# Reading passage
▽
Attawapiskat Chief Theresa Spence re-elected in vote criticized as exclusive

Matthew Coutts
Attawapiskat Chief Theresa Spence re-elected in vote criticized as exclusive

Chief Theresa Spence rose to national prominence by leading a hunger strike protest demanding the government listen to the voices of all aboriginal Canadians, but she appears to have been returned to her position as Chief of the Attawapiskat First Nation in an election in which barely more than half the electorate was able to participate.

CBC News reports that Spence was re-elected on Tuesday in a vote that would be confirmed later today. But the election was held despite concerns from the Congress of Aboriginal Peoples.

CAP had appealed for the vote to be delayed over concerns that the 43 per cent of the population that living outside the northern Ontario reserve had not been given adequate opportunity to vote.

While the reserve contended votes must be cast in person, 1,489 members — nearly half of the registered population of 3,472 — live off-reserve.

[ Related: Theresa Spence re-elected chief in Attawapiskat ]

"It’s not fair or reasonable that in the 21st century options like mail-in-ballots are not in place," National Chief Betty Ann Lavallee said in a statement, opposing the way the election was handled.
△
# Entries shown
▽
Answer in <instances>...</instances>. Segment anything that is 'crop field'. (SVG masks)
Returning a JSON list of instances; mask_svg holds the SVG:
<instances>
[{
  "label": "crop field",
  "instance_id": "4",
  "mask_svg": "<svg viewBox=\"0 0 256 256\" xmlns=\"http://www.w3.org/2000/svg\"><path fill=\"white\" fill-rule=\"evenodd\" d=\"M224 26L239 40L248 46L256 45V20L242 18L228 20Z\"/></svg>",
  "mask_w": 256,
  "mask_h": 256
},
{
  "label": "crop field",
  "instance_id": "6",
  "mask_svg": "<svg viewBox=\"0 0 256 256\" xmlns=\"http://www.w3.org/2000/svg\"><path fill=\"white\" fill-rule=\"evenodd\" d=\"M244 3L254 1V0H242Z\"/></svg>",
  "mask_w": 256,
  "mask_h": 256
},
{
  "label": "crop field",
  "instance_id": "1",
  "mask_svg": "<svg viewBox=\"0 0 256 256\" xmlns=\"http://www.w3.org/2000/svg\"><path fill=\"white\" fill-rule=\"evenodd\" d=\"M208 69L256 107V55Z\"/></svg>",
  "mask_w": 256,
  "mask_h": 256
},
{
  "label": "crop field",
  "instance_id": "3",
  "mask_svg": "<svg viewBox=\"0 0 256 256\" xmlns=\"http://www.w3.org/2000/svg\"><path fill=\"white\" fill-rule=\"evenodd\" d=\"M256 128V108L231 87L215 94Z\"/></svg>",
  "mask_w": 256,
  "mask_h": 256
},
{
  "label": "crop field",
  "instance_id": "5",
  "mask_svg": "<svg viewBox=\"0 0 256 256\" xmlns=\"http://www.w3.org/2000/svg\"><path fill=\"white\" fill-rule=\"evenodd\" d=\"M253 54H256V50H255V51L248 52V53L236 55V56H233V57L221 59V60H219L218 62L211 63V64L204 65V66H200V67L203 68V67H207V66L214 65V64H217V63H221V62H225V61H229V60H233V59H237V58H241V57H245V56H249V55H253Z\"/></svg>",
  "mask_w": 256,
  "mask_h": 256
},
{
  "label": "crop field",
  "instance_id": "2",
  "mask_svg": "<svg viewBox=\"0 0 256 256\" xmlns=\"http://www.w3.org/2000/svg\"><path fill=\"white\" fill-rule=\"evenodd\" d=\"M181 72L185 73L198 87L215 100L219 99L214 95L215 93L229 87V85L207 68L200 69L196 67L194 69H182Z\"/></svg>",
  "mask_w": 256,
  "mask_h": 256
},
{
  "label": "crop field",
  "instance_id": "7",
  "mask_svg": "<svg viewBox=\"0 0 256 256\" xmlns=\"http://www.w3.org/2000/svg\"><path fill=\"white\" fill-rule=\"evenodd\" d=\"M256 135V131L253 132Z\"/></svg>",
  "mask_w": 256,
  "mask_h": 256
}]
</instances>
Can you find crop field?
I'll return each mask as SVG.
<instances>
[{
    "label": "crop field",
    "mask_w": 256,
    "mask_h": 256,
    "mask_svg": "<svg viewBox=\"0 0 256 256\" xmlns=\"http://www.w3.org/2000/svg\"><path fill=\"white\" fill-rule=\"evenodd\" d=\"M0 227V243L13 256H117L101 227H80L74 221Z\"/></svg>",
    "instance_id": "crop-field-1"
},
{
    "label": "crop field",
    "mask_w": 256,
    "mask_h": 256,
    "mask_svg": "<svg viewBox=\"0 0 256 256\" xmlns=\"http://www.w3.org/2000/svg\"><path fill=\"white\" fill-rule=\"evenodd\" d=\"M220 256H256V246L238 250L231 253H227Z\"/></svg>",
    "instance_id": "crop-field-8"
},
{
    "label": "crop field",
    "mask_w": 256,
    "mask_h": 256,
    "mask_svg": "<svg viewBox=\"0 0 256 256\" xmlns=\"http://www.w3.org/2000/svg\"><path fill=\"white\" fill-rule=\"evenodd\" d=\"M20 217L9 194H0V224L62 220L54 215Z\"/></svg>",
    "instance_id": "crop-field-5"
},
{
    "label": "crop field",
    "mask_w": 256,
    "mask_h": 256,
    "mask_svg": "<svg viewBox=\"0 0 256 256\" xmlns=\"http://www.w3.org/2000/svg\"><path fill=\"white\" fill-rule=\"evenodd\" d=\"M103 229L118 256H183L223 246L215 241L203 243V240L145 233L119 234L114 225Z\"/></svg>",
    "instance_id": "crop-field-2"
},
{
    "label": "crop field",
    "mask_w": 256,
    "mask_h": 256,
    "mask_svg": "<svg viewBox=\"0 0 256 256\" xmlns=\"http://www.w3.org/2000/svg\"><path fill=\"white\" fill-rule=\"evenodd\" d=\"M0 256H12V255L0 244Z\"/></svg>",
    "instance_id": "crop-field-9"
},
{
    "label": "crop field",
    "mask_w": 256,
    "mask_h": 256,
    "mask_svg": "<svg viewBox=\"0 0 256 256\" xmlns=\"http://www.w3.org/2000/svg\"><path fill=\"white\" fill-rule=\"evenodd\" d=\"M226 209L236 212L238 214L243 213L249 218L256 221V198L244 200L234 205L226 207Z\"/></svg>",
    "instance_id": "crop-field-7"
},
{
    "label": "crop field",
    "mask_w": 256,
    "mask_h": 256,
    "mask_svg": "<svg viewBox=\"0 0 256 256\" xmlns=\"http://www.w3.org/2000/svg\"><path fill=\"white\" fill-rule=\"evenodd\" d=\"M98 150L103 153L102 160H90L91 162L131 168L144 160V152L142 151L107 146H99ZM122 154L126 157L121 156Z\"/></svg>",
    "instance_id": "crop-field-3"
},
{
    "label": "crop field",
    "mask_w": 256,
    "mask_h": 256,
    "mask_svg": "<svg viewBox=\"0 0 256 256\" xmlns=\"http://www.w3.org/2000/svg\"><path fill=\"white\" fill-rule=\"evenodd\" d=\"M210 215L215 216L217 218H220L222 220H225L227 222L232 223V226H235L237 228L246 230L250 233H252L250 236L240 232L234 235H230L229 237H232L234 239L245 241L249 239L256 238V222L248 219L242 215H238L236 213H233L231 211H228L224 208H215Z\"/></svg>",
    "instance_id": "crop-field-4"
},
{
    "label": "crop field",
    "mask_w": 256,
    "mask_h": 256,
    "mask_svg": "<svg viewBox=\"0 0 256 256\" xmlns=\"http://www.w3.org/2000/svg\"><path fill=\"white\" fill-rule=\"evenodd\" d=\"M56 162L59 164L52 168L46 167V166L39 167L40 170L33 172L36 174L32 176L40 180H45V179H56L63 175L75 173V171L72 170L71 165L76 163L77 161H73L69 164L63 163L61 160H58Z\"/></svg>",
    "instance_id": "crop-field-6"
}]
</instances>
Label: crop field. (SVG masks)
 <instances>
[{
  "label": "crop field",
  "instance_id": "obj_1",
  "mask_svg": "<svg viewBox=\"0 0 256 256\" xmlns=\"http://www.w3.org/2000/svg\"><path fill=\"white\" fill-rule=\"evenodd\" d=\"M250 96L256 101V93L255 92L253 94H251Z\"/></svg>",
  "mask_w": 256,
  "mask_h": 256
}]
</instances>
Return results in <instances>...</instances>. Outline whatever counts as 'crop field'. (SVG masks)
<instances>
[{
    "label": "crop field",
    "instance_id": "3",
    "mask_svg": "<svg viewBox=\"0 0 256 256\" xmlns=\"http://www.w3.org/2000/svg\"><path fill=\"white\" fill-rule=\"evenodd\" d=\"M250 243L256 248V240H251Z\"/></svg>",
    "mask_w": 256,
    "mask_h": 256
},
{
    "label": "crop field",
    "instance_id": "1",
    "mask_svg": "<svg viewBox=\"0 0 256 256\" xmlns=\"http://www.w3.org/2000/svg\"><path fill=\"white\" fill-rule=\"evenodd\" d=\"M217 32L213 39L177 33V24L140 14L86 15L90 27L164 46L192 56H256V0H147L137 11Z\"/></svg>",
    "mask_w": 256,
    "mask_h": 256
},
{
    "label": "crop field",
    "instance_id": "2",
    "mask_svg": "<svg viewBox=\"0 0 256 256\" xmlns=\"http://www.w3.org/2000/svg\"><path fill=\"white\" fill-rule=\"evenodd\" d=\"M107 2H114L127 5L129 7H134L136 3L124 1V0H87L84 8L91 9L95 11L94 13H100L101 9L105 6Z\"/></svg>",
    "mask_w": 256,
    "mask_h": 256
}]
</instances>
△
# Objective
Write out everything from "Matthew Coutts" down to "able to participate." in the article on the Attawapiskat election, word for word.

# Full answer
Matthew Coutts
Attawapiskat Chief Theresa Spence re-elected in vote criticized as exclusive

Chief Theresa Spence rose to national prominence by leading a hunger strike protest demanding the government listen to the voices of all aboriginal Canadians, but she appears to have been returned to her position as Chief of the Attawapiskat First Nation in an election in which barely more than half the electorate was able to participate.